We honour them and remember them with fondness and gratitude that we shared one of the greatest adventures of our lives. They were not only our colleagues, but they were also our teachers in what would be best described as a mutualistic intellectual symbiosis. We salute them and feel the obligation to carry on in our stations, serving humanity, advancing the cause of human health and medical knowledge.
Dr Byabanyagi’s journey reminds us of the struggles of many of our colleagues whose dedication to serve our country has not been reciprocated by the rulers of the land. Besides his unjustified incarceration, the government of Uganda denied him money that he had worked for. According to his wife, Adyeri Joyce Byabanyagi, her husband “died frustrated because he was still struggling to get his gratuity.” Is that not a national shame?

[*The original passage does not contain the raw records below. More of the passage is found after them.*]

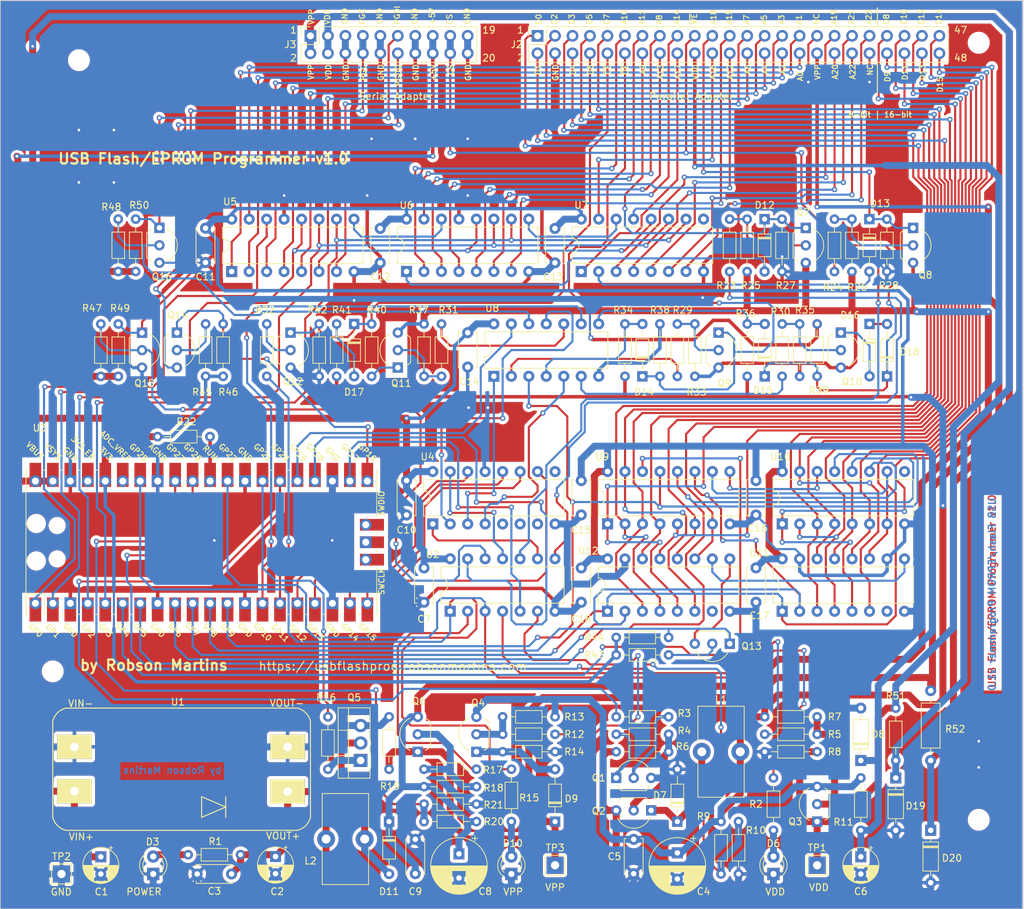
<source format=kicad_pcb>
(kicad_pcb
	(version 20240108)
	(generator "pcbnew")
	(generator_version "8.0")
	(general
		(thickness 1.6)
		(legacy_teardrops no)
	)
	(paper "A4")
	(title_block
		(title "USB Flash/EPROM Programmer")
		(date "2024-03-08")
		(rev "v0.3.0 rev.A")
		(company "Robson Martins")
		(comment 1 "https://usbflashprog.robsonmartins.com")
	)
	(layers
		(0 "F.Cu" signal)
		(31 "B.Cu" signal)
		(34 "B.Paste" user)
		(35 "F.Paste" user)
		(36 "B.SilkS" user "B.Silkscreen")
		(37 "F.SilkS" user "F.Silkscreen")
		(38 "B.Mask" user)
		(39 "F.Mask" user)
		(40 "Dwgs.User" user "User.Drawings")
		(41 "Cmts.User" user "User.Comments")
		(44 "Edge.Cuts" user)
		(45 "Margin" user)
		(46 "B.CrtYd" user "B.Courtyard")
		(47 "F.CrtYd" user "F.Courtyard")
		(48 "B.Fab" user "B.Manufacturing")
		(49 "F.Fab" user "F.Manufacturing")
	)
	(setup
		(stackup
			(layer "F.SilkS"
				(type "Top Silk Screen")
			)
			(layer "F.Paste"
				(type "Top Solder Paste")
			)
			(layer "F.Mask"
				(type "Top Solder Mask")
				(thickness 0.01)
			)
			(layer "F.Cu"
				(type "copper")
				(thickness 0.035)
			)
			(layer "dielectric 1"
				(type "core")
				(thickness 1.51)
				(material "FR4")
				(epsilon_r 4.5)
				(loss_tangent 0.02)
			)
			(layer "B.Cu"
				(type "copper")
				(thickness 0.035)
			)
			(layer "B.Mask"
				(type "Bottom Solder Mask")
				(thickness 0.01)
			)
			(layer "B.Paste"
				(type "Bottom Solder Paste")
			)
			(layer "B.SilkS"
				(type "Bottom Silk Screen")
			)
			(copper_finish "None")
			(dielectric_constraints no)
		)
		(pad_to_mask_clearance 0)
		(allow_soldermask_bridges_in_footprints no)
		(aux_axis_origin 64.775 156.474)
		(pcbplotparams
			(layerselection 0x00010fc_ffffffff)
			(plot_on_all_layers_selection 0x0000000_00000000)
			(disableapertmacros no)
			(usegerberextensions yes)
			(usegerberattributes no)
			(usegerberadvancedattributes no)
			(creategerberjobfile no)
			(dashed_line_dash_ratio 12.000000)
			(dashed_line_gap_ratio 3.000000)
			(svgprecision 6)
			(plotframeref no)
			(viasonmask no)
			(mode 1)
			(useauxorigin no)
			(hpglpennumber 1)
			(hpglpenspeed 20)
			(hpglpendiameter 15.000000)
			(pdf_front_fp_property_popups yes)
			(pdf_back_fp_property_popups yes)
			(dxfpolygonmode yes)
			(dxfimperialunits yes)
			(dxfusepcbnewfont yes)
			(psnegative no)
			(psa4output no)
			(plotreference yes)
			(plotvalue no)
			(plotfptext yes)
			(plotinvisibletext no)
			(sketchpadsonfab no)
			(subtractmaskfromsilk yes)
			(outputformat 1)
			(mirror no)
			(drillshape 0)
			(scaleselection 1)
			(outputdirectory "gerber/")
		)
	)
	(property "AUTHOR" "Robson Martins")
	(net 0 "")
	(net 1 "GND")
	(net 2 "+9V")
	(net 3 "VDD_RAW")
	(net 4 "VCC")
	(net 5 "+5V")
	(net 6 "VPP_RAW")
	(net 7 "Net-(D3-A)")
	(net 8 "Net-(D6-A)")
	(net 9 "VPP")
	(net 10 "Net-(D7-K)")
	(net 11 "Net-(D9-A)")
	(net 12 "Net-(D10-A)")
	(net 13 "/A9")
	(net 14 "/Address Bus/A9INT")
	(net 15 "/A18")
	(net 16 "/Address Bus/A18INT")
	(net 17 "/~{OE}")
	(net 18 "Net-(D11-A)")
	(net 19 "/~{WE}")
	(net 20 "Net-(D14-A)")
	(net 21 "Net-(D15-A)")
	(net 22 "Net-(D16-K)")
	(net 23 "/~{CE}")
	(net 24 "Net-(D16-A)")
	(net 25 "VDD5")
	(net 26 "VPP13")
	(net 27 "/D0")
	(net 28 "/D1")
	(net 29 "/D2")
	(net 30 "/D3")
	(net 31 "/D4")
	(net 32 "/D5")
	(net 33 "/D6")
	(net 34 "/D7")
	(net 35 "/A10")
	(net 36 "/A11")
	(net 37 "/A8")
	(net 38 "/A13")
	(net 39 "/A14")
	(net 40 "/A17")
	(net 41 "VDD")
	(net 42 "/A16")
	(net 43 "/A15")
	(net 44 "/A12")
	(net 45 "/A7")
	(net 46 "/A6")
	(net 47 "/A5")
	(net 48 "/A4")
	(net 49 "/A3")
	(net 50 "/A2")
	(net 51 "/A1")
	(net 52 "/A0")
	(net 53 "/A19")
	(net 54 "/A20")
	(net 55 "/A21")
	(net 56 "/A22")
	(net 57 "/A23")
	(net 58 "/D8")
	(net 59 "/D9")
	(net 60 "/D10")
	(net 61 "/D11")
	(net 62 "/D12")
	(net 63 "/D13")
	(net 64 "/D14")
	(net 65 "/D15")
	(net 66 "/SCK")
	(net 67 "/SDO")
	(net 68 "/SDI")
	(net 69 "Net-(D17-A)")
	(net 70 "Net-(Q1-C)")
	(net 71 "Net-(Q1-B)")
	(net 72 "Net-(Q2-B)")
	(net 73 "Net-(Q3-B)")
	(net 74 "Net-(Q4-B)")
	(net 75 "Net-(Q5-B)")
	(net 76 "Net-(Q6-B)")
	(net 77 "Net-(Q7-B)")
	(net 78 "Net-(Q8-B)")
	(net 79 "Net-(Q9-B)")
	(net 80 "Net-(Q10-B)")
	(net 81 "Net-(Q11-C)")
	(net 82 "Net-(Q11-B)")
	(net 83 "/CPU/DSOUT")
	(net 84 "Net-(Q12-B)")
	(net 85 "Net-(Q13-B)")
	(net 86 "/CPU/SDI_INT")
	(net 87 "Net-(Q13-E)")
	(net 88 "Net-(Q14-B)")
	(net 89 "Net-(Q15-B)")
	(net 90 "/CPU/VDD_CTRL")
	(net 91 "/CPU/VDD_PWM")
	(net 92 "Net-(R5-Pad2)")
	(net 93 "/CPU/VDD_FB")
	(net 94 "Net-(R12-Pad2)")
	(net 95 "/CPU/VPP_CTRL")
	(net 96 "/CPU/VPP_PWM")
	(net 97 "Net-(R17-Pad2)")
	(net 98 "/CPU/VPP_FB")
	(net 99 "+3V3")
	(net 100 "Net-(Q16-B)")
	(net 101 "Net-(R23-Pad1)")
	(net 102 "Net-(R24-Pad1)")
	(net 103 "Net-(R29-Pad1)")
	(net 104 "Net-(R30-Pad1)")
	(net 105 "Net-(R31-Pad1)")
	(net 106 "/CPU/CE")
	(net 107 "/CPU/VDD_ON_VPP")
	(net 108 "/Address Bus/VPP_ON_A9")
	(net 109 "/Address Bus/VPP_ON_A18")
	(net 110 "/CPU/SCK_INT")
	(net 111 "/CPU/VPP_ON_CE")
	(net 112 "/CPU/VPP_ON_OE")
	(net 113 "/CPU/VPP_ON_WE")
	(net 114 "Net-(U3-RUN)")
	(net 115 "/CPU/~{VCCLR}")
	(net 116 "/CPU/VCCLK")
	(net 117 "/CPU/VCRCK")
	(net 118 "/CPU/VCSIN")
	(net 119 "/Address Bus/~{ACLR}")
	(net 120 "/Address Bus/ACLK")
	(net 121 "/Address Bus/ARCK")
	(net 122 "/Address Bus/ASIN")
	(net 123 "unconnected-(U4-QF-Pad5)")
	(net 124 "/CPU/OE")
	(net 125 "/CPU/WE")
	(net 126 "/CPU/SDO_INT")
	(net 127 "unconnected-(U4-QG-Pad6)")
	(net 128 "/CPU/~{DCLR}")
	(net 129 "/CPU/DCLK")
	(net 130 "/CPU/DRCK")
	(net 131 "/CPU/DSIN")
	(net 132 "unconnected-(U4-QH-Pad7)")
	(net 133 "unconnected-(U4-QH'-Pad9)")
	(net 134 "Net-(U5-QH')")
	(net 135 "Net-(U6-QH')")
	(net 136 "unconnected-(U7-QH'-Pad9)")
	(net 137 "Net-(U10-SER)")
	(net 138 "unconnected-(U10-QH'-Pad9)")
	(net 139 "unconnected-(U11-~{Q7}-Pad7)")
	(net 140 "Net-(U11-Q7)")
	(net 141 "unconnected-(U12-~{Q7}-Pad7)")
	(net 142 "unconnected-(U3-SWCLK-Pad41)_0")
	(net 143 "unconnected-(U3-SWDIO-Pad43)_0")
	(net 144 "unconnected-(U3-ADC_VREF-Pad35)_0")
	(net 145 "unconnected-(U3-3V3_EN-Pad37)_0")
	(net 146 "unconnected-(U3-GND-Pad42)_0")
	(footprint "TestPoint:TestPoint_THTPad_2.5x2.5mm_Drill1.2mm" (layer "F.Cu") (at 145.42 150.124 90))
	(footprint "Diode_THT:D_DO-34_SOD68_P7.62mm_Horizontal" (layer "F.Cu") (at 193.68 79.009 90))
	(footprint "Package_DIP:DIP-16_W7.62mm" (layer "F.Cu") (at 178.455 100.469 90))
	(footprint "Diode_THT:D_DO-34_SOD68_P7.62mm_Horizontal" (layer "F.Cu") (at 191.14 71.379 -90))
	(footprint "Resistor_THT:R_Axial_DIN0204_L3.6mm_D1.6mm_P7.62mm_Horizontal" (layer "F.Cu") (at 161.93 128.534 180))
	(footprint "Resistor_THT:R_Axial_DIN0204_L3.6mm_D1.6mm_P7.62mm_Horizontal" (layer "F.Cu") (at 154.31 133.614))
	(footprint "Capacitor_THT:CP_Radial_D5.0mm_P2.50mm" (layer "F.Cu") (at 189.87 148.894 -90))
	(footprint "LED_THT:LED_D3.0mm" (layer "F.Cu") (at 177.17 151.394 90))
	(footprint "Resistor_THT:R_Axial_DIN0204_L3.6mm_D1.6mm_P7.62mm_Horizontal" (layer "F.Cu") (at 126.37 141.234))
	(footprint "TestPoint:TestPoint_THTPad_2.5x2.5mm_Drill1.2mm" (layer "F.Cu") (at 73.665 151.394 90))
	(footprint "Resistor_THT:R_Axial_DIN0204_L3.6mm_D1.6mm_P7.62mm_Horizontal" (layer "F.Cu") (at 183.52 79.004 90))
	(footprint "Resistor_THT:R_Axial_DIN0204_L3.6mm_D1.6mm_P7.62mm_Horizontal" (layer "F.Cu") (at 126.37 136.154))
	(footprint "Capacitor_THT:C_Disc_D5.0mm_W2.5mm_P5.00mm" (layer "F.Cu") (at 126.37 106.869 -90))
	(footprint "Resistor_THT:R_Axial_DIN0204_L3.6mm_D1.6mm_P7.62mm_Horizontal" (layer "F.Cu") (at 137.8 131.074))
	(footprint "Package_TO_SOT_THT:TO-92_Inline_Wide" (layer "F.Cu") (at 122.56 77.734 90))
	(footprint "Package_TO_SOT_THT:TO-220-3_Vertical" (layer "F.Cu") (at 117.155 134.884 90))
	(footprint "Resistor_THT:R_Axial_DIN0207_L6.3mm_D2.5mm_P10.16mm_Horizontal" (layer "F.Cu") (at 200.03 124.724 -90))
	(footprint "Resistor_THT:R_Axial_DIN0204_L3.6mm_D1.6mm_P7.62mm_Horizontal" (layer "F.Cu") (at 87.632991 87.779))
	(footprint "Resistor_THT:R_Axial_DIN0204_L3.6mm_D1.6mm_P7.62mm_Horizontal" (layer "F.Cu") (at 133.99 143.774 180))
	(footprint "Capacitor_THT:C_Disc_D5.0mm_W2.5mm_P5.00mm" (layer "F.Cu") (at 120 57.494 -90))
	(footprint "Resistor_THT:R_Axial_DIN0204_L3.6mm_D1.6mm_P7.62mm_Horizontal" (layer "F.Cu") (at 99.7 148.59 180))
	(footprint "Package_TO_SOT_THT:TO-92_Inline_Wide" (layer "F.Cu") (at 181.87 57.414 -90))
	(footprint "Diode_THT:D_DO-34_SOD68_P7.62mm_Horizontal" (layer "F.Cu") (at 116.21 71.379 -90))
	(footprint "Package_TO_SOT_THT:TO-92_Inline_Wide" (layer "F.Cu") (at 169.19 72.654 -90))
	(footprint "Resistor_THT:R_Axial_DIN0204_L3.6mm_D1.6mm_P7.62mm_Horizontal" (layer "F.Cu") (at 118.75 71.384 -90))
	(footprint "Package_DIP:DIP-16_W7.62mm" (layer "F.Cu") (at 178.44 113.179 90))
	(footprint "Resistor_THT:R_Axial_DIN0204_L3.6mm_D1.6mm_P7.62mm_Horizontal" (layer "F.Cu") (at 81.925 79.014 90))
	(footprint "Capacitor_THT:C_Disc_D5.0mm_W2.5mm_P5.00mm" (layer "F.Cu") (at 156.85 146.354 -90))
	(footprint "Package_DIP:DIP-14_W7.62mm" (layer "F.Cu") (at 136.525 78.994 90))
	(footprint "Resistor_THT:R_Axial_DIN0204_L3.6mm_D1.6mm_P7.62mm_Horizontal" (layer "F.Cu") (at 189.87 145.044 90))
	(footprint "Package_DIP:DIP-16_W7.62mm"
		(layer "F.Cu")
		(uuid "3341c3b7-13d8-4d9a-b065-29bf86feee79")
		(at 153.055 100.469 90)
		(descr "16-lead though-hole mounted DIP package, row spacing 7.62 mm (300 mils)")
		(tags "THT DIP DIL PDIP 2.54mm 7.62mm 300mil")
		(property "Reference" "U9"
			(at 9.781 -0.777 180)
			(layer "F.SilkS")
			(uuid "a9acb0ef-d63f-4897-a335-949303791b78")
			(effects
				(font
					(size 1 1)
					(thickness 0.15)
				)
			)
		)
		(property "Value" "74HC595"
			(at 3.81 20.11 90)
			(layer "F.Fab")
			(uuid "295b5fd6-5de5-4ffd-845c-7c08f168805c")
			(effects
				(font
					(size 1 1)
					(thickness 0.15)
				)
			)
		)
		(property "Footprint" "Package_DIP:DIP-16_W7.62mm"
			(at 0 0 90)
			(unlocked yes)
			(layer "F.Fab")
			(hide yes)
			(uuid "263b95d8-9a8d-4030-bdcb-0cb0a2540cc2")
			(effects
				(font
					(size 1.27 1.27)
				)
			)
		)
		(property "Datasheet" "http://www.ti.com/lit/ds/symlink/sn74hc595.pdf"
			(at 0 0 90)
			(unlocked yes)
			(layer "F.Fab")
			(hide yes)
			(uuid "fc8778b1-a45f-4dc1-b0a0-e8c5d5ddcbd4")
			(effects
				(font
					(size 1.27 1.27)
				)
			)
		)
		(property "Description" ""
			(at 0 0 90)
			(unlocked yes)
			(layer "F.Fab")
			(hide yes)
			(uuid "faf325ee-1cfd-49cd-bc6d-eb409fceb6fd")
			(effects
				(font
					(size 1.27 1.27)
				)
			)
		)
		(property ki_fp_filters "DIP*W7.62mm* SOIC*3.9x9.9mm*P1.27mm* TSSOP*4.4x5mm*P0.65mm* SOIC*5.3x10.2mm*P1.27mm* SOIC*7.5x10.3mm*P1.27mm*")
		(path "/00000000-0000-0000-0000-0000627ea631/00000000-0000-0000-0000-0000628ddcd5")
		(sheetname "Data Bus")
		(sheetfile "data_bus.kicad_sch")
		(attr through_hole)
		(fp_line
			(start 6.46 -1.33)
			(end 4.81 -1.33)
			(stroke
				(width 0.12)
				(type solid)
			)
			(layer "F.SilkS")
			(uuid "fb3ddc26-9c37-4f65-8b15-5f8ab6dbad5b")
		)
		(fp_line
			(start 2.81 -1.33)
			(end 1.16 -1.33)
			(stroke
				(width 0.12)
				(type solid)
			)
			(layer "F.SilkS")
			(uuid "1da3e447-c31f-4f9c-bf46-a635070dd337")
		)
		(fp_line
			(start 1.16 -1.33)
			(end 1.16 19.11)
			(stroke
				(width 0.12)
				(type solid)
			)
			(layer "F.SilkS")
			(uuid "11ca0fa9-d240-4603-88cd-e222209b9790")
		)
		(fp_line
			(start 6.46 19.11)
			(end 6.46 -1.33)
			(stroke
				(width 0.12)
				(type solid)
			)
			(layer "F.SilkS")
			(uuid "312364ff-b802-4260-9bb9-2bf7c559fc8e")
		)
		(fp_line
			(start 1.16 19.11)
			(end 6.46 19.11)
			(stroke
				(width 0.12)
				(type solid)
			)
			(layer "F.SilkS")
			(uuid "156666df-4cca-44b0-866d-44aa81f2b70c")
		)
		(fp_arc
			(start 4.81 -1.33)
			(mid 3.81 -0.33)
			(end 2.81 -1.33)
			(stroke
				(width 0.12)
				(type solid)
			)
			(layer "F.SilkS")
			(uuid "30ca336d-fcbe-418c-98c6-cd2848c2438c")
		)
		(fp_line
			(start 8.7 -1.55)
			(end -1.1 -1.55)
			(stroke
				(width 0.05)
				(type solid)
			)
			(layer "F.CrtYd")
			(uuid "1669c2ef-b1f2-4d7b-bad9-d172d013aa95")
		)
		(fp_line
			(start -1.1 -1.55)
			(end -1.1 19.3)
			(stroke
				(width 0.05)
				(type solid)
			)
			(layer "F.CrtYd")
			(uuid "a72ed106-d106-4fda-a836-b43a3aecc4a5")
		)
		(fp_line
			(start 8.7 19.3)
			(end 8.7 -1.55)
			(stroke
				(width 0.05)
				(type solid)
			)
			(layer "F.CrtYd")
			(uuid "062d9274-1af9-4552-8b39-52f91a12a74e")
		)
		(fp_line
			(start -1.1 19.3)
			(end 8.7 19.3)
			(stroke
				(width 0.05)
				(type solid)
			)
			(layer "F.CrtYd")
			(uuid "7fa916b1-5ac4-445c-a347-df09440425d4")
		)
		(fp_line
			(start 6.985 -1.27)
			(end 6.985 19.05)
			(stroke
				(width 0.1)
				(type solid)
			)
			(layer "F.Fab")
			(uuid "d2a702d9-2cb7-403f-a96a-78ba667bede8")
		)
		(fp_line
			(start 1.635 -1.27)
			(end 6.985 -1.27)
			(stroke
				(width 0.1)
				(type solid)
			)
			(layer "F.Fab")
			(uuid "169666cd-b018-4731-99ac-6f448e1cdacb")
		)
		(fp_line
			(start 0.635 -0.27)
			(end 1.635 -1.27)
			(stroke
				(width 0.1)
				(type solid)
			)
			(layer "F.Fab")
			(uuid "f72e4979-f1b2-417f-bccc-d553bdd34040")
		)
		(fp_line
			(start 6.985 19.05)
			(end 0.635 19.05)
			(stroke
				(width 0.1)
				(type solid)
			)
			(layer "F.Fab")
			(uuid "2cddbca7-6433-4996-a182-1a9efd37ea9a")
		)
		(fp_line
			(start 0.635 19.05)
			(end 0.635 -0.27)
			(stroke
				(width 0.1)
				(type solid)
			)
			(layer "F.Fab")
			(uuid "23a3c431-cec3-49a0-a56b-aafefde040d7")
		)
		(fp_text user "${REFERENCE}"
			(at 3.81 8.89 90)
			(layer "F.Fab")
			(uuid "5b120909-3596-4555-b144-bbfd63faa079")
			(effects
				(font
					(size 1 1)
					(thickness 0.15)
				)
			)
		)
		(pad "1" thru_hole rect
			(at 0 0 90)
			(size 1.6 1.6)
			(drill 0.8)
			(layers "*.Cu" "*.Mask")
			(remove_unused_layers no)
			(net 28 "/D1")
			(pinfunction "QB")
			(pintype "tri_state")
			(uuid "5e04d1e5-7a5e-4314-a344-3db5f2162bda")
		)
		(pad "2" thru_hole oval
			(at 0 2.54 90)
			(size 1.6 1.6)
			(drill 0.8)
			(layers "*.Cu" "*.Mask")
			(remove_unused_layers no)
			(net 29 "/D2")
			(pinfunction "QC")
			(pintype "tri_state")
			(uuid "0a598d5a-f84a-46bb-ae0e-c909c0f06343")
		)
		(pad "3" thru_hole oval
			(at 0 5.08 90)
			(size 1.6 1.6)
			(drill 0.8)
			(layers "*.Cu" "*.Mask")
			(remove_unused_layers no)
			(net 30 "/D3")
			(pinfunction "QD")
			(pintype "tri_state")
			(uuid "5147059f-5098-4d19-8ab5-5d6b68f773e0")
		)
		(pad "4" thru_hole oval
			(at 0 7.62 90)
			(size 1.6 1.6)
			(drill 0.8)
			(layers "*.Cu" "*.Mask")
			(remove_unused_layers no)
			(net 31 "/D4")
			(pinfunction "QE")
			(pintype "tri_state")
			(uuid "2df2ba56-1864-4428-b073-40212ddd3bd3")
		)
		(pad "5" thru_hole oval
			(at 0 10.16 90)
			(size 1.6 1.6)
			(drill 0.8)
			(layers "*.Cu" "*.Mask")
			(remove_unused_layers no)
			(net 32 "/D5")
			(pinfunction "QF")
			(pintype "tri_state")
			(uuid "1ba70c53-bdd2-4693-9a04-c58ee62232c8")
		)
		(pad "6" thru_hole oval
			(at 0 12.7 90)
			(size 1.6 1.6)
			(drill 0.8)
			(layers "*.Cu" "*.Mask")
			(remove_unused_layers no)
			(net 33 "/D6")
			(pinfunction "QG")
			(pintype "tri_state")
			(uuid "31dda535-d5e6-4fbc-9599-32fd241eb672")
		)
		(pad "7" thru_hole oval
			(at 0 15.24 90)
			(size 1.6 1.6)
			(drill 0.8)
			(layers "*.Cu" "*.Mask")
			(remove_unused_layers no)
			(net 34 "/D7")
			(pinfunction "QH")
			(pintype "tri_state")
			(uuid "c801fc93-2731-4a3c-bf6c-7fb5f9fcb50e")
		)
		(pad "8" thru_hole oval
			(at 0 17.78 90)
			(size 1.6 1.6)
			(drill 0.8)
			(layers "*.Cu" "*.Mask")
			(remove_unused_layers no)
			(net 1 "GND")
			(pinfunction "GND")
			(pintype "power_in")
			(uuid "ef013ff2-74cc-4625-8e2e-6ef0d7ebcca7")
		)
		(pad "9" thru_hole oval
			(at 7.62 17.78 90)
			(size 1.6 1.6)
			(drill 0.8)
			(layers "*.Cu" "*.Mask")
			(remove_unused_layers no)
			(net 137 "Net-(U10-SER)")
			(pinfunction "QH'")
			(pintype "output")
			(uuid "6786b30a-27d6-4721-8322-42a7292db5ce")
		)
		(pad "10" thru_hole oval
			(at 7.62 15.24 90)
			(size 1.6 1.6)
			(drill 0.8)
			(layers "*.Cu" "*.Mask")
			(remove_unused_layers no)
			(net 128 "/CPU/~{DCLR}")
			(pinfunction "~{SRCLR}")
			(pintype "input")
			(uuid "f5181291-fc77-4d51-9cfc-b434ff583cca")
		)
		(pad "11" thru_hole oval
			(at 7.62 12.7 90)
			(size 1.6 1.6)
			(drill 0.8)
			(layers "*.Cu" "*.Mask")
			(remove_unused_layers no)
			(net 129 "/CPU/DCLK")
			(pinfunction "SRCLK")
			(pintype "input")
			(uu
... [1619850 chars truncated]
</source>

Apuuli Byabanyagi is survived by his wife of 41 years, four daughters and three sons. On behalf of the Class of 1977, I extend our condolences to Adyeri, to daughters Linda Mbabazi Aturinda, Laura Kaahwa, Lillian Sanyu Wilson, Leslie Murungi, and sons Jackson Magezi, Patrick Mugabe, and Lambert Kasaija.
Though death relentlessly prunes our numbers, we remain defiant. We keep living, serving humanity, and glorifying the Lord God who gave us life for that purpose. We do not know when our turn comes. However, the inevitable death of our bodies has already been swallowed up in victory through our Lord Jesus Christ. We mourn the loss of our brother, but we know that it is well.